-- Text provided --
Transformers achieve their unique capabilities from its architecture. This chapter will explain the main ideas of the original transformer model in simple terms to make it easier to understand.
We will focus on the key components that make the transformer: the encoder, the decoder, and the unique attention mechanism that connects them both.
How do Transformers Work in Generative AI?
Let’s understand how a transformer works −
- First, when we provide a sentence to the transformer, it pays extra attention to the important words in that sentence.
- It then considers all the words simultaneously rather than one after another which helps the transformer to find the dependency between the words in that sentence.
- After that, it finds the relationship between words in that sentence. For example, suppose a sentence is about stars and galaxies then it knows that these words are related.
- Once done, the transformer uses this knowledge to understand the complete story and how words connect with each other.
- With this understanding, the transformer can even predict which word might come next.

-- Source material --

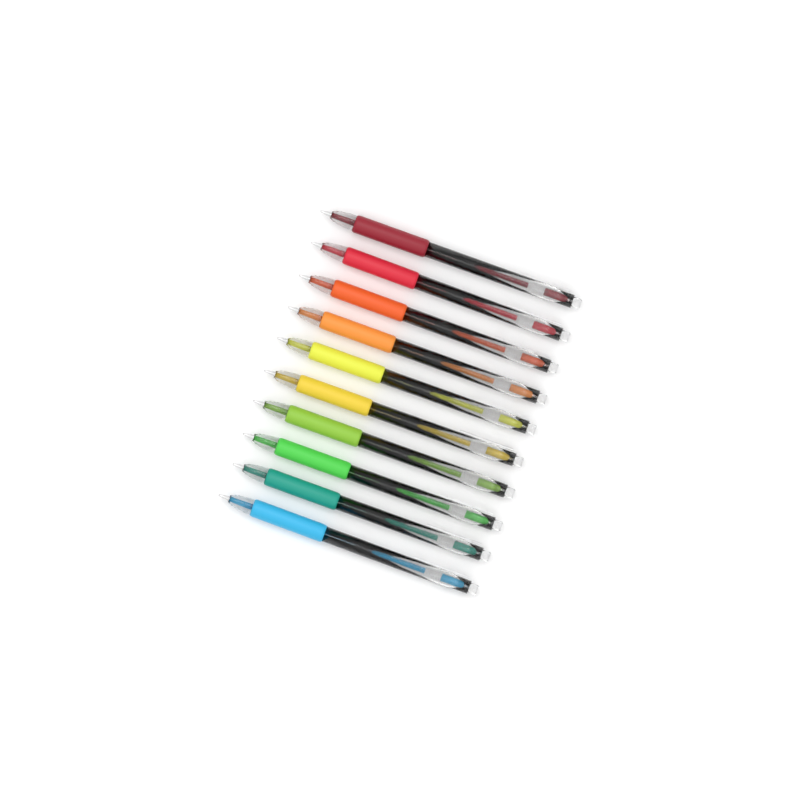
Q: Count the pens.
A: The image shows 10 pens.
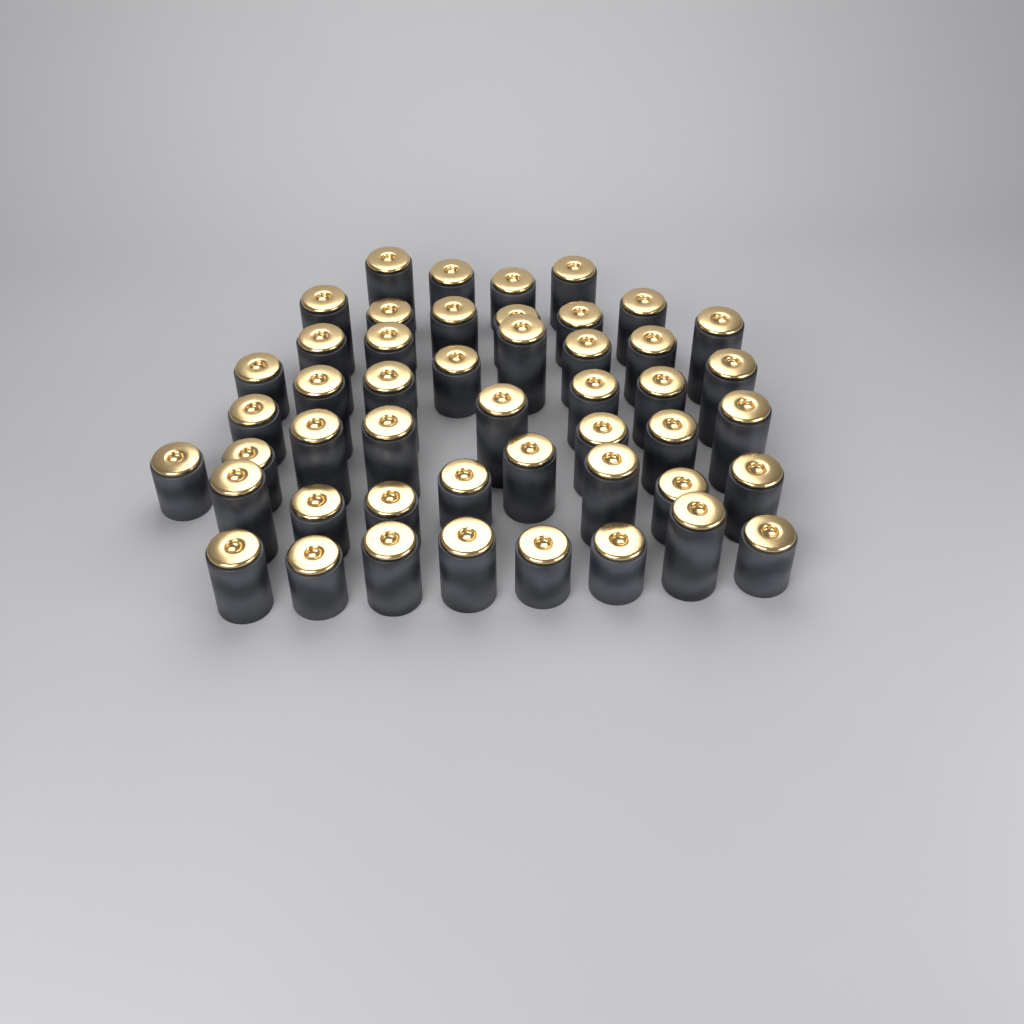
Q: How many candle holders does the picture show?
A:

-- Work to complete --
1) In the passage on transformers, what key components does the chapter say it will focus on?
2) Please repeat part of the passage on transformers word for word, beginning at the words "- It then considers" and stopping after "words are related.".

-- Answer list --
1) The encoder, the decoder, and the unique attention mechanism that connects them both.

2)
- It then considers all the words simultaneously rather than one after another which helps the transformer to find the dependency between the words in that sentence.
- After that, it finds the relationship between words in that sentence. For example, suppose a sentence is about stars and galaxies then it knows that these words are related.